*** DATASET RECORDS Section Begins ***
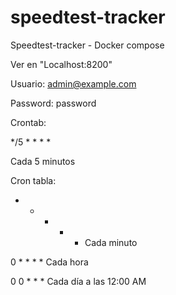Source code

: # speedtest-tracker
Speedtest-tracker - Docker compose

Ver en "Localhost:8200"

Usuario: admin@example.com

Password: password

Crontab:

*/5 * * * *

Cada 5 minutos


Cron tabla:

* * * * * Cada minuto
 
0 * * * *	Cada hora

0 0 * * *	Cada día a las 12:00 AM


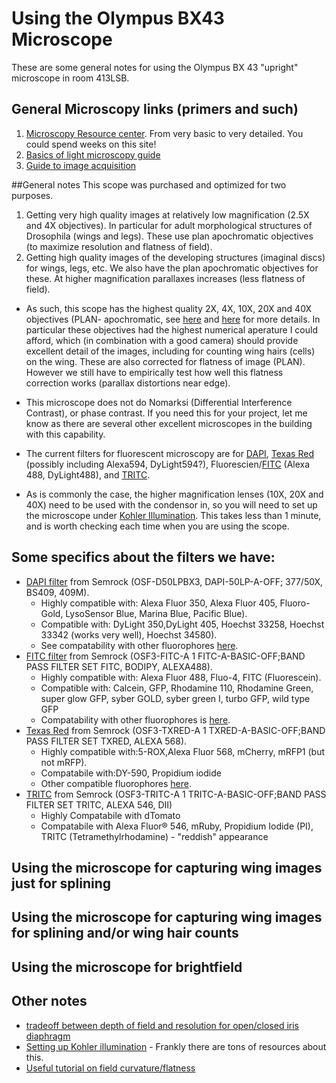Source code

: # Using the Olympus BX43 Microscope

These are some general notes for using the Olympus BX 43 "upright" microscope in room 413LSB.

## General Microscopy links (primers and such)
1. [Microscopy Resource center](http://micro.magnet.fsu.edu/primer/index.html). From very basic to very detailed. You could spend weeks on this site!
2. [Basics of light microscopy guide](http://www.well.ox.ac.uk/_asset/file/the-zeiss-guide-to-the-basics-of-light-microscopy.pdf)
3. [Guide to image acquisition](http://jcb.rupress.org/content/172/1/9.full)

##General notes
This scope was purchased and optimized for two purposes. 
1. Getting very high quality images at relatively low magnification (2.5X and 4X objectives). In particular for adult morphological structures of Drosophila (wings and legs). These use plan apochromatic objectives (to maximize resolution and flatness of field).
2. Getting high quality images of the developing structures (imaginal discs) for wings, legs, etc. We also have the plan apochromatic objectives for these. At higher magnification parallaxes increases (less flatness of field).

- As such, this scope has the highest quality 2X, 4X, 10X, 20X and 40X objectives (PLAN- apochromatic, see [here](http://www.olympus-lifescience.com/en/objectives/uplsapo/)  and [here](http://www.olympus-lifescience.com/en/objectives/plapon/) for more details. In particular these objectives had the highest numerical aperature I could afford, which (in combination with a good camera) should provide excellent detail of the images, including for counting wing hairs (cells) on the wing. These are also corrected for flatness of image (PLAN). However we still have to empirically test how well this flatness correction works (parallax distortions near edge).

- This microscope does not do Nomarksi (Differential Interference Contrast), or phase contrast. If you need this for your project, let me know as there are several other excellent microscopes in the building with this capability.

- The current filters for fluorescent microscopy are for [DAPI](https://en.wikipedia.org/wiki/DAPI), [Texas Red](https://en.wikipedia.org/wiki/Texas_Red) (possibly including Alexa594, DyLight594?), Fluorescien/[FITC](https://en.wikipedia.org/wiki/Fluorescein_isothiocyanate) (Alexa 488, DyLight488), and [TRITC]().

- As is commonly the case, the higher magnification lenses (10X, 20X and 40X) need to be used with the condensor in, so you will need to set up the microscope under [Kohler Illumination](http://microscopy.berkeley.edu/courses/TLM/condenser/kohler.html). This takes less than 1 minute, and is worth checking each time when you are using the scope.


## Some specifics about the filters we have:
- [DAPI filter](https://www.semrock.com/setdetails.aspx?id=2845) from Semrock (OSF-D50LPBX3, DAPI-50LP-A-OFF; 377/50X, BS409, 409M).
    -    Highly compatible with: Alexa Fluor 350, Alexa Fluor 405, Fluoro-Gold, LysoSensor Blue, Marina Blue, Pacific Blue).
    -    Compatible with: DyLight 350,DyLight 405, Hoechst 33258, Hoechst 33342 (works very well), Hoechst 34580).
    -    See compatability with other fluorophores [here](https://www.semrock.com/setdetails.aspx?id=2845).
- [FITC filter](https://www.semrock.com/setdetails.aspx?id=2679) from Semrock (OSF3-FITC-A 1 FITC-A-BASIC-OFF;BAND PASS FILTER SET FITC, BODIPY, ALEXA488).
    -    Highly compatible with: Alexa Fluor 488, Fluo-4, FITC (Fluorescein).
    -    Compatible with: Calcein, GFP, Rhodamine 110, Rhodamine Green, super glow GFP, syber GOLD, syber green I, turbo GFP, wild type GFP
    -    Compatability with other fluorophores is [here](https://www.semrock.com/setdetails.aspx?id=2679).
- [Texas Red](https://www.semrock.com/setdetails.aspx?id=2683) from Semrock (OSF3-TXRED-A 1 TXRED-A-BASIC-OFF;BAND PASS FILTER SET TXRED, ALEXA 568).
    -    Highly compatible with:5-ROX,Alexa Fluor 568, mCherry, mRFP1 (but not mRFP).
    -    Compatabile with:DY-590, Propidium iodide
    -    Other compatible fluorophores [here](https://www.semrock.com/setdetails.aspx?id=2683).
- [TRITC](https://www.semrock.com/setdetails.aspx?id=2681) from Semrock (OSF3-TRITC-A 1 TRITC-A-BASIC-OFF;BAND PASS FILTER SET TRITC, ALEXA 546, DII)
    -    Highly Compatabile with dTomato 
    -    Compatabile with Alexa Fluor® 546, mRuby, Propidium Iodide (PI), TRITC (Tetramethylrhodamine) - "reddish" appearance

   
## Using the microscope for capturing wing images **just for splining**

## Using the microscope for capturing wing images for **splining and/or wing hair counts**

## Using the microscope for brightfield


## Other notes
- [tradeoff between depth of field and resolution for open/closed iris diaphragm](http://www.leica-microsystems.com/products/microscope-objectives/labeling-of-objectives/iris-diaphragm/)
- [Setting up Kohler illumination](http://zeiss-campus.magnet.fsu.edu/articles/basics/kohler.html) - Frankly there are tons of resources about this.
- [Useful tutorial on field curvature/flatness](http://www.microscopyu.com/tutorials/java/aberrations/curvatureoffield/index.html)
*** DATASET RECORDS Section Ends ***
→ TASK INSTRUCTIONS
What is needed is each line from the records with the word "BAND" in it.

→ EXERCISE SOLUTION
- [FITC filter](https://www.semrock.com/setdetails.aspx?id=2679) from Semrock (OSF3-FITC-A 1 FITC-A-BASIC-OFF;BAND PASS FILTER SET FITC, BODIPY, ALEXA488).
- [Texas Red](https://www.semrock.com/setdetails.aspx?id=2683) from Semrock (OSF3-TXRED-A 1 TXRED-A-BASIC-OFF;BAND PASS FILTER SET TXRED, ALEXA 568).
- [TRITC](https://www.semrock.com/setdetails.aspx?id=2681) from Semrock (OSF3-TRITC-A 1 TRITC-A-BASIC-OFF;BAND PASS FILTER SET TRITC, ALEXA 546, DII)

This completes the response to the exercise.